Napoli, sovraffollamento al carcere di Poggioreale: la protesta dei parenti dei detenuti

Napoli, sovraffollamento al carcere di Poggioreale: la protesta dei parenti dei detenuti

”Hanno sbagliato e stanno pagando il loro errore – precisa Maria una ragazza venuta a visitare suo padre – ma a mio padre ed a tutti i detenuti va comunque garantito il diritto alla salute.
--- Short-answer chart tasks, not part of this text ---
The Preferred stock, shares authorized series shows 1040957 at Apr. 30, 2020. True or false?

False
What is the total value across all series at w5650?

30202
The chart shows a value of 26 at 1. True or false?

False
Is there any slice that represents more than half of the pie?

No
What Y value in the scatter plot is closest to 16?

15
Questo virus ci sta mettendo in ginocchio”


NAPOLI – Sit-in dei parenti dei detenuti del carcere di Poggioreale a Napoli dove, è l’allarme che lanciano, il sovraffollamento delle celle favorisce i casi di contagio da Covid.

Ad affiancare la protesta il garante dei detenuti della Campania, Samuele Ciambriello, e quello di Napoli, Pietro Ioia.
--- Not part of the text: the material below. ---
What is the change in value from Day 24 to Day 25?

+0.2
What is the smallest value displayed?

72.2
Con loro anche Rita Bernardini, esponente del Partito Radicale.
Esposto anche uno striscione contro le violenze avvenute nel carcere di Santa Maria Capua Vetere e per chiedere il diritto alla salute per tutti i detenuti.

”I detenuti contagiati oggi a Poggioreale sono 153 – rende noto Ciambriello – ai quali bisogna aggiungere 46 agenti di polizia penitenziaria. Per due detenuti è stato necessario il ricovero in ospedale mentre i detenuti contagiati in tutta la Campania sono 482 e 183 sono gli agenti”.

“Covid e carcere creano insicurezza e il sovraffollamento che registriamo a Poggioreale, con detenuti che continuano ad arrivare anche da fuori regione, non fa che peggiorare la situazione. Chiediamo – aggiunge Ciambriello – che il ministro provveda al più presto ad un decreto svuota carceri magari a partire dall’aumento dai giorni previsti per la scarcerazione anticipata”.

Molti dei parenti giunti per incontrare i detenuti hanno appreso solo all’ingresso che il loro congiunto era contagiato o in isolamento.

”Le lamentele di mogli, figlie e mamme – conclude il garante – sono del tutto legittime. Bisogna pensare ad una migliore informazione magari aprendo uno sportello telematico di informazione facendo il più possibile ricorso alle videochiamate”.

”Hanno sbagliato e stanno pagando il loro errore – precisa Maria una ragazza venuta a visitare suo padre – ma la pena non sia castigo. A mio padre ed a tutti i detenuti va comunque garantito il diritto alla salute. Questo virus ci sta mettendo in ginocchio. Il sistema carcerario e anche la mancanza di personale fa aumentare il tempo che i detenuti sono costretti a passare in celle sovraffollate dove il distanziamento non esiste. Oggi siamo qui per chiedere alla ministra Cartabia di fare presto e di pensare a pene alternative per chi ha da scontare pene minime. Poggioreale – conclude – è una polveriera che prima o poi potrebbe esplodere”.